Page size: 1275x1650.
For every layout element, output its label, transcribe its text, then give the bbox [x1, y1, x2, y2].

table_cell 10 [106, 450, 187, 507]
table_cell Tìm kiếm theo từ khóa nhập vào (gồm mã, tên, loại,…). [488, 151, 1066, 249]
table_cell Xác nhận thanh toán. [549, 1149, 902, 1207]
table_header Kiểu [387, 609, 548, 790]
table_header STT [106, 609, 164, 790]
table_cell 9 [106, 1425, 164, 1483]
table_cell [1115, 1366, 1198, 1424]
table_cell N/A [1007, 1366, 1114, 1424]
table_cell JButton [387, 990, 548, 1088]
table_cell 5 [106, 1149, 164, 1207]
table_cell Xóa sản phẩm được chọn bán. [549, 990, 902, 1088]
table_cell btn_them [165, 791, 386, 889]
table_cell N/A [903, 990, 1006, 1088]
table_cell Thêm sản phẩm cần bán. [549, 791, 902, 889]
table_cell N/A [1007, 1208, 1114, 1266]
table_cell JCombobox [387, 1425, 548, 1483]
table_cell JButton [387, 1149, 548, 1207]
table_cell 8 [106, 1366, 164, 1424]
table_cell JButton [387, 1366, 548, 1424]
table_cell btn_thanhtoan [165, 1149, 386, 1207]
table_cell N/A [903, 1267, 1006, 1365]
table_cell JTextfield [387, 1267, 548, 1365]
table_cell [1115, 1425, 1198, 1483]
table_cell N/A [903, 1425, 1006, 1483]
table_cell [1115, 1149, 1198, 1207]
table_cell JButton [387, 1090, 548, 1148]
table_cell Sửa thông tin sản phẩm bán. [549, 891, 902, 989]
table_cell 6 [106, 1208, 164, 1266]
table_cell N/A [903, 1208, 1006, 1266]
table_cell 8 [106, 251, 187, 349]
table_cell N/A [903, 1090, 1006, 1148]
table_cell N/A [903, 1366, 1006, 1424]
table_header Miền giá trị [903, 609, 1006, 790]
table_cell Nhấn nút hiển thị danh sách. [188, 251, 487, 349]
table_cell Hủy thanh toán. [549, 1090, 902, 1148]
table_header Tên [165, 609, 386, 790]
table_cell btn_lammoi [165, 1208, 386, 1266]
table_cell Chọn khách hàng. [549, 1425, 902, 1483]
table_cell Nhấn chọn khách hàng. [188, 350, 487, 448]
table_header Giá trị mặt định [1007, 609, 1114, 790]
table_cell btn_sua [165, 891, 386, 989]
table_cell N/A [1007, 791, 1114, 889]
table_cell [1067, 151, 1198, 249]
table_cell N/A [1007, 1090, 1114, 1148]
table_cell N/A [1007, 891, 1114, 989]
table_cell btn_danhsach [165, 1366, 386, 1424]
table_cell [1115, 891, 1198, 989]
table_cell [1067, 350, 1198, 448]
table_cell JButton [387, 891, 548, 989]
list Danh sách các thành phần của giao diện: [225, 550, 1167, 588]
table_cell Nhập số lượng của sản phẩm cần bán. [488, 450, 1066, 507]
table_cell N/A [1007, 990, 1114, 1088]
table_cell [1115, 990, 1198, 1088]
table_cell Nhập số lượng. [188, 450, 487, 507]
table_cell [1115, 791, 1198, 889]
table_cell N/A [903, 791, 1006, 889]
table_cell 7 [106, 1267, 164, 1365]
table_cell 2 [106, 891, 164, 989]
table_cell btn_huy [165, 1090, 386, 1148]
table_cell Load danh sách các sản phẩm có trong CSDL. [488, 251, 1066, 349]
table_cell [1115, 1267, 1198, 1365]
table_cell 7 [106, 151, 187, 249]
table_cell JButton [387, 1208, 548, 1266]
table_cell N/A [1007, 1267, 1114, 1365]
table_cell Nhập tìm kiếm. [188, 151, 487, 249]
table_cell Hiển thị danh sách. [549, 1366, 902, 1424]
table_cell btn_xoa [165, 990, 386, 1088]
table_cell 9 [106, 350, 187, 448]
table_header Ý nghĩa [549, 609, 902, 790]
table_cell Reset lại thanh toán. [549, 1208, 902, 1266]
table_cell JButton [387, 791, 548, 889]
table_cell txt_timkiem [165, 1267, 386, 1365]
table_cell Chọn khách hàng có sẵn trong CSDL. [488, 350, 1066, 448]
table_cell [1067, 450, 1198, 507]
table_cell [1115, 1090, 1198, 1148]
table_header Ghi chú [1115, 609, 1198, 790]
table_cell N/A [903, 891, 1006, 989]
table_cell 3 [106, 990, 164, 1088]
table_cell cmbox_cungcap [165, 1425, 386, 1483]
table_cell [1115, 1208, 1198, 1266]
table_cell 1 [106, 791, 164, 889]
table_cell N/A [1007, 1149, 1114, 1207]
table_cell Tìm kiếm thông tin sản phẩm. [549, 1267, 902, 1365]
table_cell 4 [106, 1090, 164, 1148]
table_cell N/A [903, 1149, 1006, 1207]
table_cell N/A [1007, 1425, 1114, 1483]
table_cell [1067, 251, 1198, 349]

--- --- ---

# What you need to do
Give back all the material, with each line exactly as it stands.

# Answer area
Page size: 1275x1650.
For every layout element, output its label, transcribe its text, then give the bbox [x1, y1, x2, y2].

table_cell 10 [106, 450, 187, 507]
table_cell Tìm kiếm theo từ khóa nhập vào (gồm mã, tên, loại,…). [488, 151, 1066, 249]
table_cell Xác nhận thanh toán. [549, 1149, 902, 1207]
table_header Kiểu [387, 609, 548, 790]
table_header STT [106, 609, 164, 790]
table_cell 9 [106, 1425, 164, 1483]
table_cell [1115, 1366, 1198, 1424]
table_cell N/A [1007, 1366, 1114, 1424]
table_cell JButton [387, 990, 548, 1088]
table_cell 5 [106, 1149, 164, 1207]
table_cell Xóa sản phẩm được chọn bán. [549, 990, 902, 1088]
table_cell btn_them [165, 791, 386, 889]
table_cell N/A [903, 990, 1006, 1088]
table_cell Thêm sản phẩm cần bán. [549, 791, 902, 889]
table_cell N/A [1007, 1208, 1114, 1266]
table_cell JCombobox [387, 1425, 548, 1483]
table_cell JButton [387, 1149, 548, 1207]
table_cell 8 [106, 1366, 164, 1424]
table_cell JButton [387, 1366, 548, 1424]
table_cell btn_thanhtoan [165, 1149, 386, 1207]
table_cell N/A [903, 1267, 1006, 1365]
table_cell JTextfield [387, 1267, 548, 1365]
table_cell [1115, 1425, 1198, 1483]
table_cell N/A [903, 1425, 1006, 1483]
table_cell [1115, 1149, 1198, 1207]
table_cell JButton [387, 1090, 548, 1148]
table_cell Sửa thông tin sản phẩm bán. [549, 891, 902, 989]
table_cell 6 [106, 1208, 164, 1266]
table_cell N/A [903, 1208, 1006, 1266]
table_cell 8 [106, 251, 187, 349]
table_cell N/A [903, 1090, 1006, 1148]
table_cell N/A [903, 1366, 1006, 1424]
table_header Miền giá trị [903, 609, 1006, 790]
table_cell Nhấn nút hiển thị danh sách. [188, 251, 487, 349]
table_cell Hủy thanh toán. [549, 1090, 902, 1148]
table_header Tên [165, 609, 386, 790]
table_cell btn_lammoi [165, 1208, 386, 1266]
table_cell Chọn khách hàng. [549, 1425, 902, 1483]
table_cell Nhấn chọn khách hàng. [188, 350, 487, 448]
table_header Giá trị mặt định [1007, 609, 1114, 790]
table_cell btn_sua [165, 891, 386, 989]
table_cell N/A [1007, 791, 1114, 889]
table_cell [1067, 151, 1198, 249]
table_cell N/A [1007, 1090, 1114, 1148]
table_cell N/A [1007, 891, 1114, 989]
table_cell btn_danhsach [165, 1366, 386, 1424]
table_cell [1115, 891, 1198, 989]
table_cell [1067, 350, 1198, 448]
table_cell JButton [387, 891, 548, 989]
list Danh sách các thành phần của giao diện: [225, 550, 1167, 588]
table_cell Nhập số lượng của sản phẩm cần bán. [488, 450, 1066, 507]
table_cell N/A [1007, 990, 1114, 1088]
table_cell [1115, 990, 1198, 1088]
table_cell Nhập số lượng. [188, 450, 487, 507]
table_cell [1115, 791, 1198, 889]
table_cell N/A [903, 791, 1006, 889]
table_cell 7 [106, 1267, 164, 1365]
table_cell 2 [106, 891, 164, 989]
table_cell btn_huy [165, 1090, 386, 1148]
table_cell Load danh sách các sản phẩm có trong CSDL. [488, 251, 1066, 349]
table_cell [1115, 1267, 1198, 1365]
table_cell 7 [106, 151, 187, 249]
table_cell JButton [387, 1208, 548, 1266]
table_cell N/A [1007, 1267, 1114, 1365]
table_cell Nhập tìm kiếm. [188, 151, 487, 249]
table_cell Hiển thị danh sách. [549, 1366, 902, 1424]
table_cell btn_xoa [165, 990, 386, 1088]
table_cell 9 [106, 350, 187, 448]
table_header Ý nghĩa [549, 609, 902, 790]
table_cell Reset lại thanh toán. [549, 1208, 902, 1266]
table_cell JButton [387, 791, 548, 889]
table_cell txt_timkiem [165, 1267, 386, 1365]
table_cell Chọn khách hàng có sẵn trong CSDL. [488, 350, 1066, 448]
table_cell [1067, 450, 1198, 507]
table_cell [1115, 1090, 1198, 1148]
table_header Ghi chú [1115, 609, 1198, 790]
table_cell N/A [903, 891, 1006, 989]
table_cell 3 [106, 990, 164, 1088]
table_cell cmbox_cungcap [165, 1425, 386, 1483]
table_cell [1115, 1208, 1198, 1266]
table_cell 1 [106, 791, 164, 889]
table_cell N/A [1007, 1149, 1114, 1207]
table_cell Tìm kiếm thông tin sản phẩm. [549, 1267, 902, 1365]
table_cell 4 [106, 1090, 164, 1148]
table_cell N/A [903, 1149, 1006, 1207]
table_cell N/A [1007, 1425, 1114, 1483]
table_cell [1067, 251, 1198, 349]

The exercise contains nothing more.